* Given data *

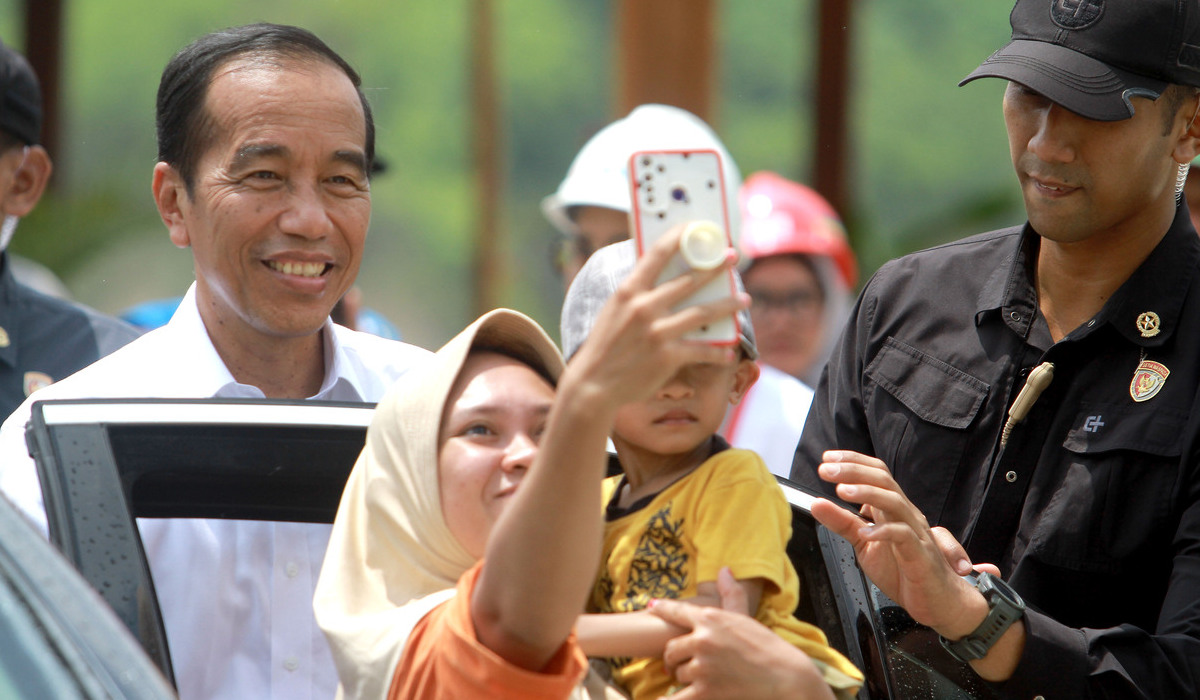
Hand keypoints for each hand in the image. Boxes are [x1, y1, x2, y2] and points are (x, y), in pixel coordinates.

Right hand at [564, 225, 748, 410]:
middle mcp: (644, 308)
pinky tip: (729, 351)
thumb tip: (659, 273)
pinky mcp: (667, 357)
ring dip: (728, 304)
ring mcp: (657, 332)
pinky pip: (702, 350)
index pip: (657, 254)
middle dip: (716, 266)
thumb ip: (636, 293)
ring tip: (744, 300)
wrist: (593, 384)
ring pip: (703, 313)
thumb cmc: (606, 345)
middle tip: (733, 257)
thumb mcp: (613, 310)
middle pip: (689, 280)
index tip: (696, 228)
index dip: (679, 236)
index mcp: (628, 291)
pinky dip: (718, 351)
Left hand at [647, 568, 834, 699]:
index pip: (676, 611)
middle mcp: (702, 639)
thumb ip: (731, 594)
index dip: (662, 610)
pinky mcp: (705, 692)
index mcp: (711, 618)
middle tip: (678, 664)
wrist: (785, 677)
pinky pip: (675, 698)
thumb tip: (723, 570)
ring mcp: (702, 666)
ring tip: (699, 679)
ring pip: (678, 673)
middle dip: (674, 658)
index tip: (650, 608)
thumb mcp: (747, 617)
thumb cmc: (768, 647)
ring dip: (684, 678)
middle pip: (672, 649)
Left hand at [809, 451, 990, 637]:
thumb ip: (842, 523)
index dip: (852, 462)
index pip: (876, 474)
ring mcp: (915, 532)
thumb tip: (816, 503)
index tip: (827, 459)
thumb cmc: (904, 571)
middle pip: (883, 480)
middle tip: (826, 469)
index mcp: (892, 509)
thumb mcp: (863, 545)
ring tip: (841, 491)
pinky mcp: (920, 554)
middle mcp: (905, 514)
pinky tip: (865, 533)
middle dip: (853, 471)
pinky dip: (883, 532)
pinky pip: (904, 536)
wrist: (938, 601)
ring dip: (866, 493)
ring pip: (894, 502)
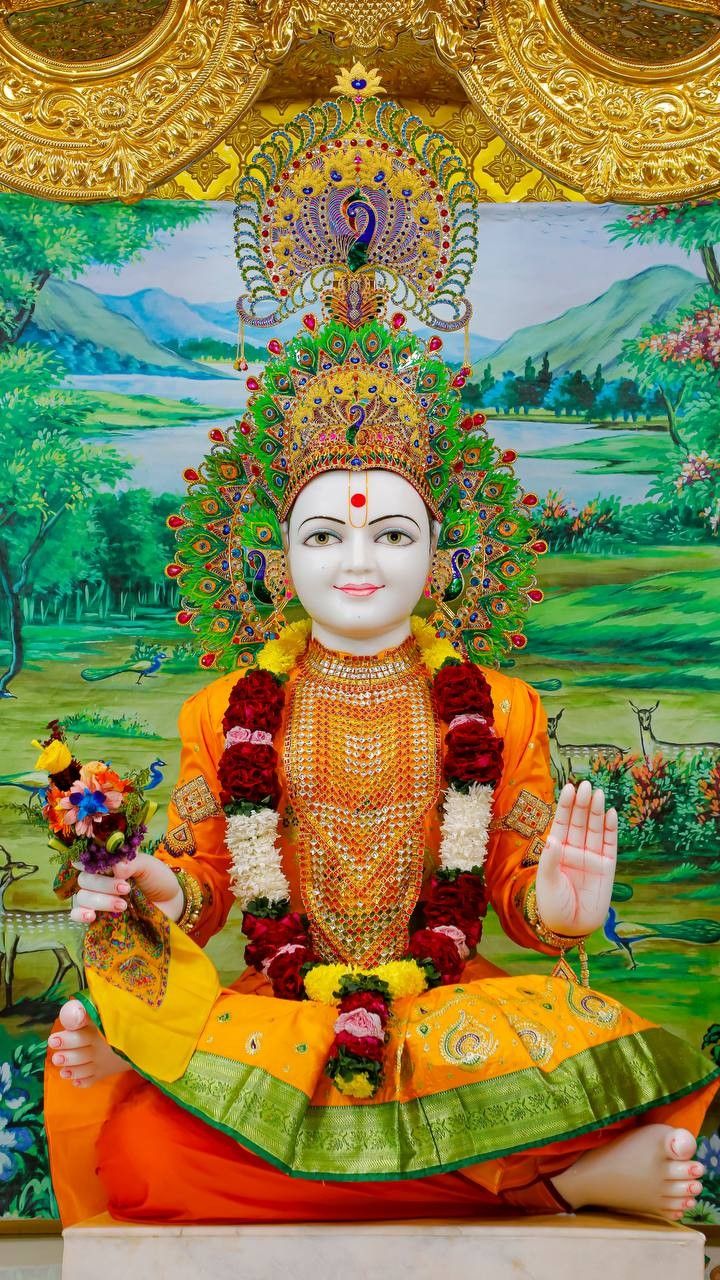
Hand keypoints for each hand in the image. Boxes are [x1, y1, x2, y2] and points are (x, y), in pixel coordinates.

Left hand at [47, 999, 131, 1087]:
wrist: (146, 1039)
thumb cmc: (123, 1021)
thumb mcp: (108, 1011)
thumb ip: (89, 1010)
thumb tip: (72, 1004)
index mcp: (100, 1031)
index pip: (81, 1035)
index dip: (67, 1037)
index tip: (53, 1040)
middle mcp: (101, 1048)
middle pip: (81, 1053)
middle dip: (67, 1057)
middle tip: (56, 1058)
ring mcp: (104, 1062)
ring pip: (85, 1069)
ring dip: (73, 1071)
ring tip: (63, 1071)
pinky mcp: (107, 1071)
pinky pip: (93, 1079)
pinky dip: (84, 1081)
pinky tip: (76, 1081)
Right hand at [70, 851, 183, 924]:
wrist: (171, 904)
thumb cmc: (157, 880)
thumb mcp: (148, 866)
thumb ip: (131, 863)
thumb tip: (116, 867)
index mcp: (108, 863)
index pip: (87, 859)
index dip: (87, 861)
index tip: (100, 865)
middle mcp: (99, 879)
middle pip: (85, 879)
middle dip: (103, 885)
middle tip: (125, 889)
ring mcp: (96, 898)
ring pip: (82, 897)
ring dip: (100, 901)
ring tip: (123, 905)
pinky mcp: (97, 916)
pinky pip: (77, 915)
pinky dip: (81, 914)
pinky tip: (91, 916)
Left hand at [535, 779, 616, 937]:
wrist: (570, 927)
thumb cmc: (553, 905)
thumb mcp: (546, 882)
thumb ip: (549, 860)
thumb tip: (553, 839)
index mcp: (558, 850)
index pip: (562, 822)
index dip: (565, 805)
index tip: (568, 788)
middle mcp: (575, 850)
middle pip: (579, 821)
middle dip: (582, 804)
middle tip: (585, 785)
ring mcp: (591, 858)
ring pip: (594, 829)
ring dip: (596, 812)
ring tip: (597, 793)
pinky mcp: (606, 868)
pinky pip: (609, 845)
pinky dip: (610, 830)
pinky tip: (610, 814)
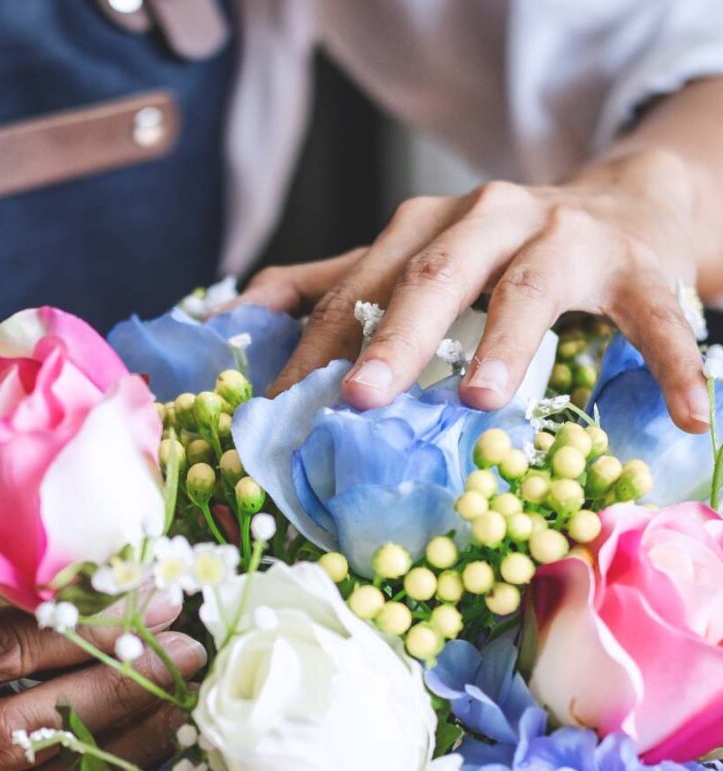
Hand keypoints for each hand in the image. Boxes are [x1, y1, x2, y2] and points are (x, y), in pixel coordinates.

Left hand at [246, 149, 708, 432]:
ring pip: (530, 285)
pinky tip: (688, 414)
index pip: (360, 286)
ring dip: (506, 343)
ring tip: (481, 399)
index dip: (318, 345)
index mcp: (426, 226)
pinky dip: (670, 361)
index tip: (281, 408)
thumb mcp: (414, 257)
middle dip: (394, 335)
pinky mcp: (637, 266)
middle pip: (433, 274)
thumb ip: (335, 281)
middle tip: (360, 398)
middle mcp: (489, 218)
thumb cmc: (499, 251)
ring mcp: (566, 236)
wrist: (619, 204)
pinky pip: (654, 316)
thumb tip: (243, 310)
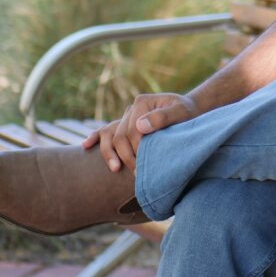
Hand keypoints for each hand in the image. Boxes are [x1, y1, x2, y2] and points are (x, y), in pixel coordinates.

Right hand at [82, 93, 198, 172]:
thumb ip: (164, 117)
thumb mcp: (181, 112)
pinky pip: (105, 131)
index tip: (145, 164)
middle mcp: (130, 109)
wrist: (190, 111)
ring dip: (109, 153)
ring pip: (110, 136)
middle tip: (136, 174)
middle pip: (120, 135)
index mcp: (142, 103)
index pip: (133, 130)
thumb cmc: (187, 114)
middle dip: (126, 156)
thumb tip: (139, 125)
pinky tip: (86, 146)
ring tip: (115, 169)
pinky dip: (95, 138)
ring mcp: (125, 117)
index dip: (137, 148)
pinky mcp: (124, 125)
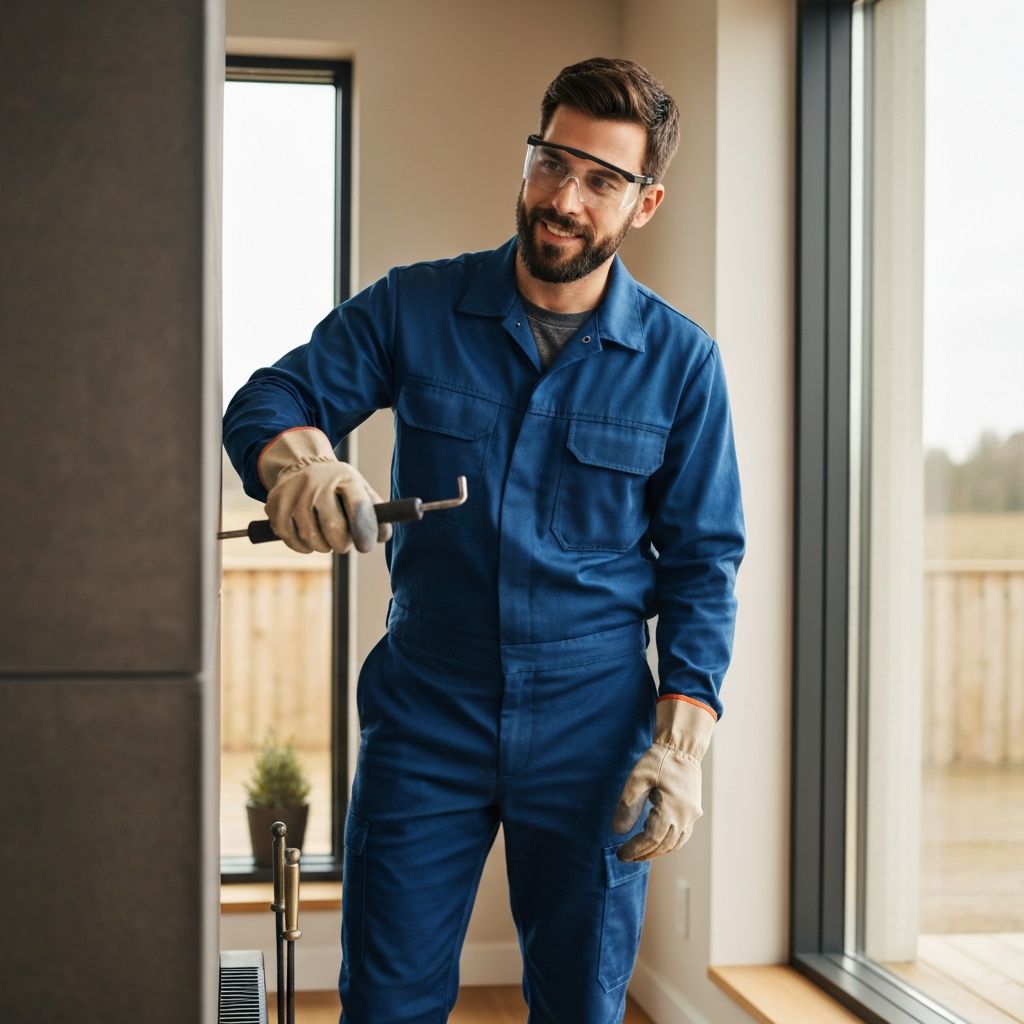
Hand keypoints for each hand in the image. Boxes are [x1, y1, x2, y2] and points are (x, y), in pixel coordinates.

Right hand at [259, 428, 391, 554]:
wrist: (302, 466)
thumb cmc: (338, 486)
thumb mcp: (359, 489)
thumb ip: (375, 513)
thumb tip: (383, 536)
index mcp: (345, 478)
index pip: (358, 507)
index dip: (364, 531)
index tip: (365, 547)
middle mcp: (318, 482)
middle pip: (333, 527)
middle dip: (341, 544)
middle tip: (343, 544)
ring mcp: (295, 492)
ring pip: (310, 537)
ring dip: (322, 547)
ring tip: (326, 540)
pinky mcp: (276, 504)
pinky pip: (290, 538)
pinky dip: (302, 546)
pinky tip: (308, 540)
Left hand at [612, 697, 715, 861]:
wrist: (682, 748)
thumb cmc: (659, 760)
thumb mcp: (637, 779)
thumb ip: (628, 806)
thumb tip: (618, 832)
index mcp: (672, 810)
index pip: (651, 839)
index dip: (635, 849)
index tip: (620, 854)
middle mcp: (685, 817)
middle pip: (663, 845)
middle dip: (643, 853)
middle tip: (626, 856)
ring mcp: (692, 815)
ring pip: (674, 843)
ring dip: (656, 851)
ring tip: (638, 853)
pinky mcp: (693, 811)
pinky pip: (681, 836)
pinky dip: (668, 843)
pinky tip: (656, 843)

* What is needed *
The output is the records exactly as they read, with no pictures in it.

* Response area *
Hand keypoints for each hand in the image. Boxes are [x1, y1, x2, y2] and points are (x, y), in pixel coordinates.

Right hand at [564, 225, 748, 410]:
middle mcp: (644, 308)
pinky tip: (729, 351)
thumb tip: (659, 273)
pinky mcp: (667, 357)
ring dip: (728, 304)
ring mcp: (657, 332)
pinky pip: (702, 350)
index pip: (657, 254)
middle dip: (716, 266)
thumb ip: (636, 293)
ring tip: (744, 300)
wrist: (593, 384)
ring pip: (703, 313)
thumb cmc: (606, 345)
middle tip: (733, 257)
thumb mcp: (613, 310)
middle pip: (689, 280)
index tip: (696, 228)
index dip: (679, 236)
index mcp: (628, 291)
pinky dip: (718, 351)
Left hand at [647, 568, 834, 699]:
index pip: (676, 611)
middle mcp: (702, 639)
thumb ip: (731, 594)
index dip: (662, 610)
pinky mcp: (705, 692)
index mcp: (711, 618)
middle tip: (678, 664)
wrist: (785, 677)
pinky pip: (675, 698)
thumb tip: (723, 570)
ring mcp: (702, 666)
ring tip: (699, 679)
ring pip: (678, 673)
middle dip: (674, 658)
index tip: (650, 608)
thumb mcp: (747, 617)
thumb cmc: (768, 647)
ring dip: (684, 678)
middle pip: (672, 649)
Left hand at [809, 451, 990, 637]:
thumb ip: (842, 523)
index dip: (852, 462)
index pip: (876, 474)
ring mcp: (915, 532)
thumb tip: (816, 503)
index tip: (827, 459)
thumb cmc: (904, 571)
middle pip: (883, 480)
middle tip: (826, 469)
index mcp: (892, 509)
thumb mcp: (863, 545)
ring tip: (841, 491)
pinky mcp: (920, 554)
middle mcp: (905, 514)
pinky tip: (865, 533)
middle dip: (853, 471)
pinky dip: (883, 532)
pinky pip: (904, 536)
wrist: (938, 601)
ring dip: (866, 493)
ring pip: (894, 502)
Hand keypoints for each hand in the image. Boxes are [x1, y1, x2, y2] and points are (x, y), in pixel coordinates.

Left hand at [47, 999, 131, 1087]:
wrist: (146, 1039)
thumb cmc: (123, 1021)
thumb mcp: (108, 1011)
thumb ip: (89, 1010)
thumb tip: (72, 1004)
index mcp: (100, 1031)
index pip: (81, 1035)
index dip: (67, 1037)
index tip: (53, 1040)
middle mcp: (101, 1048)
middle pip: (81, 1053)
middle dip: (67, 1057)
middle tip: (56, 1058)
ring mcp: (104, 1062)
ring pip: (85, 1069)
ring dip: (73, 1071)
ring tip: (63, 1071)
pinky mcp: (107, 1071)
pinky pip: (93, 1079)
pinky dip: (84, 1081)
pinky tip: (76, 1081)
Right hand at [70, 851, 183, 924]:
wrist: (171, 904)
thumb cmc: (157, 880)
thumb mcp: (148, 866)
thumb ip: (131, 863)
thumb tip: (116, 867)
index mcp: (108, 863)
index pip: (87, 859)
index dip: (87, 861)
index tip: (100, 865)
middle mcp: (99, 879)
middle pip: (85, 879)
middle dip: (103, 885)
middle tip: (125, 889)
ring mcp: (96, 898)
ring pip: (82, 897)
ring dip: (100, 901)
ring tip: (123, 905)
pinky mcp: (97, 916)
pinky pip: (77, 915)
pinky dip: (81, 914)
pinky tip: (91, 916)
Left hand at [535, 779, 616, 937]:
wrist: (570, 927)
thumb cmc: (553, 905)
thumb mcp: (546, 882)
thumb ip: (549, 860)
thumb tip: (553, 839)
index mcp: (558, 850)
index pip: (562, 822)
index dip: (565, 805)
index tip: (568, 788)
middle mcp: (575, 850)
middle pip: (579, 821)
middle dip: (582, 804)
middle tip: (585, 785)
ring mcp: (591, 858)
ring pip: (594, 829)
ring dip: (596, 812)
ring tip: (597, 793)
pinky mcp: (606, 868)
pinky pip: (609, 845)
pinky dip: (610, 830)
pinky tip: (610, 814)
Hand keypoints for each hand in the image. Boxes are [x1, y1, x2, y2] and points are (x, y), in pixel coordinates.

Left hand at [246, 149, 708, 432]:
ring pip: (530, 285)
pinky tip: (688, 414)
index pip: (360, 286)
ring dip: (506, 343)
ring tip: (481, 399)
index dip: (318, 345)
index mcp: (426, 226)
pinky dip: (670, 361)
index tip: (281, 408)
thumb mcp: (414, 257)
middle dip: (394, 335)
pinky mcp: (637, 266)
middle pip: (433, 274)
thumb ip: (335, 281)
middle tip: (360, 398)
middle mcp: (489, 218)
thumb cmc: (499, 251)
ring mcp: (566, 236)
wrist: (619, 204)
pinky pip: (654, 316)
thumb tip: (243, 310)
Hand keypoints for each hand in the image. Boxes are [x1, y1, x2, y2] and points are (x, y), in pixel coordinates.

Right hand at [82, 93, 198, 172]:
thumb ip: (164, 117)
thumb mcp: (181, 112)
pinky pip: (105, 131)
index tip: (145, 164)
middle mcp: (130, 109)
wrist: (190, 111)
ring dip: (109, 153)
ring pip: (110, 136)
middle tip: (136, 174)
middle pip: (120, 135)
index mcp: (142, 103)
index pip: (133, 130)
thumb cmc: (187, 114)
middle dip: (126, 156)
thumb tip: (139, 125)
pinky tip: (86, 146)
ring tip: (115, 169)
pinky dip: (95, 138)
ring mcp: (125, 117)
index dip: (137, 148)
pinky mcp: (124, 125)
Hand keypoints for each hand in the image. Boxes are [x1, y1, x2, y2] and points are (x, y), in pixel coordinates.

Right hand at [259, 428, 391, 554]:
wrist: (302, 466)
thumb cmc: (338, 486)
thumb mcp: (359, 489)
thumb ip: (375, 513)
thumb tip: (383, 536)
index mcp: (345, 478)
index pip: (358, 507)
index dip: (364, 531)
index tip: (365, 547)
middle mcp: (318, 482)
middle pip: (333, 527)
middle dip: (341, 544)
middle tip: (343, 544)
ring mcp: (295, 492)
ring pip: (310, 537)
ring dip: (322, 547)
ring tip: (326, 540)
pinky mcp: (276, 504)
pinky pip: (290, 538)
pinky dip: (302, 546)
pinky tip: (308, 540)
Left hand at [612, 697, 715, 861]:
wrist: (682, 748)
thumb cmc: (659, 760)
thumb mcp: (637, 779)
thumb ip: (628, 806)
thumb tip: (618, 832)
index mcp: (672, 810)
index pip: (651, 839)
index dip: (635, 849)
index tip: (620, 854)
middle mcp: (685, 817)
middle pip: (663, 845)
middle dip: (643, 853)
middle tip: (626, 856)
ring mcp: (692, 815)
ring pip: (674, 843)
ring dip: (656, 851)
ring tip: (638, 853)
pinky mcp: (693, 811)
pinky pip: (681, 836)
pinky dip: (668, 843)
pinky tip: (656, 843)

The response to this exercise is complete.